Já em junho de 2022, o STF fixou definitivamente a tese de que: “São constitucionais os acordos e as convenções coletivos que, ao considerarem a adequação setorial negociada, pactuam limitações ou afastamentos de direitos trabalhistas, independentemente da explicitação especificada de vantagens compensatórias, desde que respeitados os direitos absolutamente indisponíveis.” (Tema 1046)
Os tais “direitos absolutamente indisponíveis”, relembre-se, são aqueles já explicitados pela Constituição e repetidos pela CLT desde a Reforma Trabalhista (art. 611-B). A repetição enfadonha não impediu que se (re)estabelecesse a discussão sobre o que estaria inserido no limite do indisponível, sendo, portanto, inegociável. A rediscussão, por si só e para não perdermos o hábito, tem gerado alguma insegurança jurídica.
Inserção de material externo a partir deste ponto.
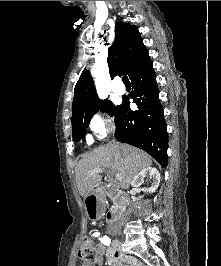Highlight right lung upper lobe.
Here are the masks:
<instances>
[{"label": "right lung upper lobe", "mask_w": 221, "mask_h": 266, "mask_svg": "<svg viewBox=\"0 0 221 266\" xmlns=\"http://www.w3.org/2000/svg\"><path fill=\"white\" fill-rule=\"evenodd\" d=\"M148 61L149 54L137 27L126 22H117L115 40L108 49L107 58L111 78L121 74L130 76L135 69ZM99 100L91 74L84 69L74 89L72 118L89 112Z\"/></svg>", "instance_id": "cb5924a9"}]
</instances>
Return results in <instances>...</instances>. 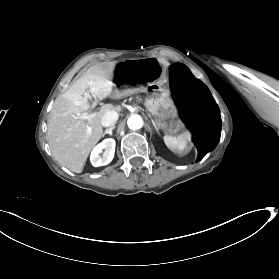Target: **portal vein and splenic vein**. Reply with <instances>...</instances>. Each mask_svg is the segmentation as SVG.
<instances>
[{
	"instance_id": "obj_1",
	"label": "portal vein and splenic vein",
	"mask_w": 279,
	"mask_h": 279,
	"mask_svg": "<svg viewBox=\"0 0 279 279\" xmlns=\"http://www.w3.org/2000/svg\"><path fill=\"white\" fill-rule=\"evenodd\" d=\"M85 97H90V95L85 93ZM91 108L93 110H96L98 108V103L96 101H93L91 103ZM93 116H94V114L87 115V114L84 113V114L80 115L78 118L79 119H84V120H90Z\"/></svg>"
}]
</instances>
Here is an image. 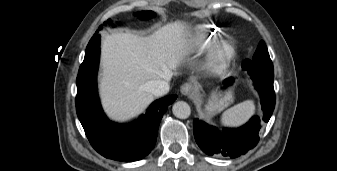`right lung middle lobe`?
I'll list each match as a JSON object with an SVG mask.
<instances>
[{
    "instance_id": "obj_1",
    "label": "right lung middle lobe",
    "mask_w": 337,
    "mask_h": 171,
    "mask_svg": "<svg viewBox=\"0 0 337 171\" xmlns=\"http://www.w3.org/2000/svg\"><path fill=\"white\" fill-rule=\"evenodd\" d=\"M134 15L135 16H140L142 18H146V16H149V17L154 16L155 13L152 12V11H140V12L134 13ZM107 23H111V20L110 19L107 20V22H105L104 24H107ZM101 28H102V25L99 27V29H101ZM98 32H99V30L96 31V33H98Z\"/></svg>"
}]
</instances>
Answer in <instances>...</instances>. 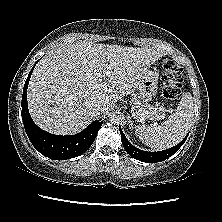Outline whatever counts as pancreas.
<instances>
[{
  "mask_svg": "<svg viewBox=\"0 0 222 222\" xmlns=\"http://www.w3.org/2000/svg\"><path fill=\"white\" fill-rule=\"evenodd\" d=\"M132 104L134 105V108L141 114H144L143 116L147 118H155L157 119V116H165L164 110L151 106L147 103H142L137 98H132Z\"/></svg>",
  "mask_w": 222,
  "mask_h": 222,
  "instance_id": "1",
  "label": "pancreas"
}]
</instances>
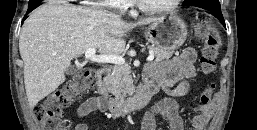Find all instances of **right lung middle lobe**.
I'll list each match as a JSON object with an SVG mask.
<instances>
[{"mask_svg": "<svg viewBox=\"0 0 257 130\" xmlns=\"http://www.w3.org/2000/svg\"><path fill=\"white\" fill-rule=\"evenodd\" d=\"M36 2H41V1H37V0H30V1H29V5H28V6L35 7V6H37V5H38V3H36Z\"/></svg>", "mask_w": 257, "mask_h": 130, "instance_id": "right-lung-middle-lobe-1", "label": "right lung middle lobe"}]
</instances>
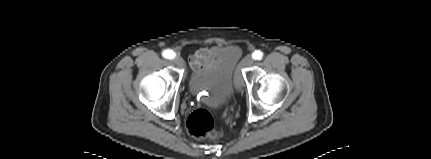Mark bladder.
<instances>
[{
    "mask_svg": "<svg viewBox=\"0 0 431 159\" xmlns=\"http://www.w3.org/2000/svg\"><path fill=\"white\" fill-rule=\"evenodd\" d=\"M240 57L237 46L217 48L212 63L191 73L188 80L191 95L208 107H224L234 94V72Z\"/></svg>",
    "mask_w": 431,
    "mask_h": 159,
    "instance_id": "1",
    "label": "bladder"
}]
</instances>
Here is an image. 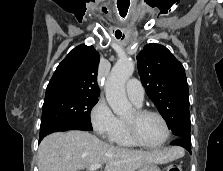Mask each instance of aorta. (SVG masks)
Here are the masks:
<instances>
[{
	"instance_id": "762f6f07",
	"label": "aorta",
	"mask_w": 223,
	"mask_h": 171,
	"mask_svg": "<svg viewBox=\"0 0 223 171\" xmlns=\"http://www.w3.org/2000/svg\"><path fill=\"white\" fill-rule=\"evenodd\" d=\"M134 67L130 59L119 60L112 68L105 85L107 102L118 116H124L132 110L126 97L125 83L132 76Z\"/></svg>"
}]
</instances>
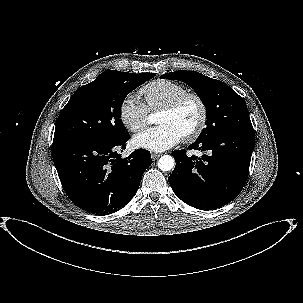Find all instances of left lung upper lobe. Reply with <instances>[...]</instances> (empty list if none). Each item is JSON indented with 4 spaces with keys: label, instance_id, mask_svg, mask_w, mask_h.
Segmentation results:
<instances>
[{
    "label": "left lung upper lobe",
    "instance_id": "1",
    "mask_svg": "<svg viewBox=\"0 0 303 303\" xmlns=\"http://www.w3.org/2000/svg\"><path fill=\"white\" fill-rule=\"evenodd\" d=\"M160 78L182 80L192 87L206 107V127L197 140L232 133L253 132L244 99L222 81L194 71L180 70Z\"/></svg>",
    "mask_w": 303,
    "mask_h": 303
}]
</instances>
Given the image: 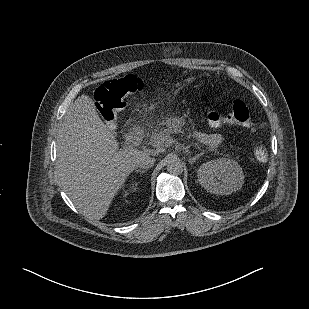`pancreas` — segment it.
I'll list each match as a JSON object with an SVG mask.
<instances>
[{"label":"pancreas","instance_id":"pancreas-1","mask_svg":"<svg viewBox=\"0 0 309 309\" xmlns=\"http://www.w3.org/2000/svg\"><path fill=\"white\" fill-rule=\"evenodd\" d=\"M172 133L171 129H163V130H151L148 134L149 143L153 144L156 140H162L164 139L167 141L170 137V134Z\"/></svg>","mask_w":309,"mask_h":309}]
</instances>
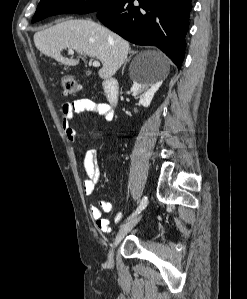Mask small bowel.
Here are the masks:
<instances>
[{"instance_id": "c3829d8e", "label": "small bowel", "mask_w": 247, "mask_h": 299, "mask_svg": "<svg viewBox=\"0 0 247 299\" xmlns=\"http://www.w3.org/2000/svg\"><path fill=\"white\" fill-rule=\"evenodd\" d=\"M89 112L94 115L102 116L106 121L113 118L111 107L103 102H96L89 98L76 99L71 102H65L61 107L62 127L68 140L74 142L77 137V132L72 126V120L77 113ZM83 166L86 172V179L83 182V192L85 195H92L96 185L100 181V171L97 165V150L89 149L83 155ZM113 210V205L109 201H99V206L91 205L89 208L90 215L95 221L96 227L104 232L111 231L110 221L103 216V213H110ZM123 214L117 212L114 220L116 223L121 222Z\"/></svg>"}]
</instances>
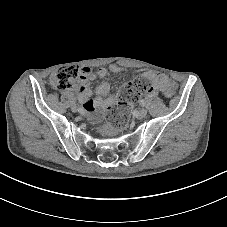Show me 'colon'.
<instances>
[{"label":"colon","mask_w":227,"mask_h":227,"mask_svg":"<svg viewBox=\"0 0 227 227\" xmlns=\"http://www.w3.org/2000/svg\"><path fill=\"white\" fill-rule=\"evenodd\" d=\"M80 80V73L76 67L64 66L55 71L51 76L49 84L58 90L76 88ZM151 83L145 76H139L133 81L125 84L119 95L117 106L111 111L109 121L112 128H123L128 121L131 106L137 101L142 92L150 91ZM104 128L102 133H106Z\"/></svg>","instance_id":"1"}]
</instances>
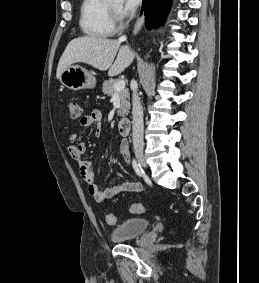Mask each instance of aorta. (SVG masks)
Instances as JSON below:
<instances>
[{
    "label": "aorta",
    "instance_id": "aorta-1",
    "mask_svg": "<svg viewBox=\"0 0 259 283\" xmlns=\"http://www.w3.org/2000/svg\"><path fill=\"white\" fill-rule=\"evenodd\" d=\"M108 1H117V0H108Z\"/></svg>",
    "mask_w": 259,
    "mask_h": 283
}]
</instances>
O que importa afirmar, contudo, é que já não há qualquer dúvida de que o STF escolheu o caminho da legalidade quanto à negociação de direitos pelo trabalhador.
Até mesmo no recente e polêmico julgamento do piso da enfermagem, quando o Supremo determinou a imediata implementação do patamar salarial fixado por lei, o fez apenas para o setor público. Ao setor privado, a mesma implementação ficou condicionada à negociação coletiva que, segundo determinou o STF, deveria prevalecer sobre a lei.
Então, repita-se: (1) nossa Constituição prevê a liberdade do trabalhador de negociar os seus próprios direitos; (2) a CLT detalhou os limites dessa liberdade até o ponto de não deixar dúvidas; e (3) o STF bateu o martelo sobre a questão inúmeras vezes.
Assunto encerrado, certo? Claro que não.
Ainda hoje não se exerce o respeito às negociações feitas entre trabalhador e empregador. Ainda hoje há inúmeras ações, coletivas ou individuais, que buscam anulação de cláusulas validamente negociadas. E ainda hoje há notícias frequentes de invalidação de negociações coletivas pela Justiça do Trabalho.
Como explicar isso? Por que o caminho até o exercício pleno da liberdade pelo trabalhador parece alongar-se continuamente, independentemente do que seja feito para encurtá-lo?
Só evoluiremos nessa seara quando conseguirmos responder a essas questões, identificando os motores dessa resistência e seus verdadeiros interesses. A nossa histórica aversão ao valor da liberdade pode não ser a única culpada.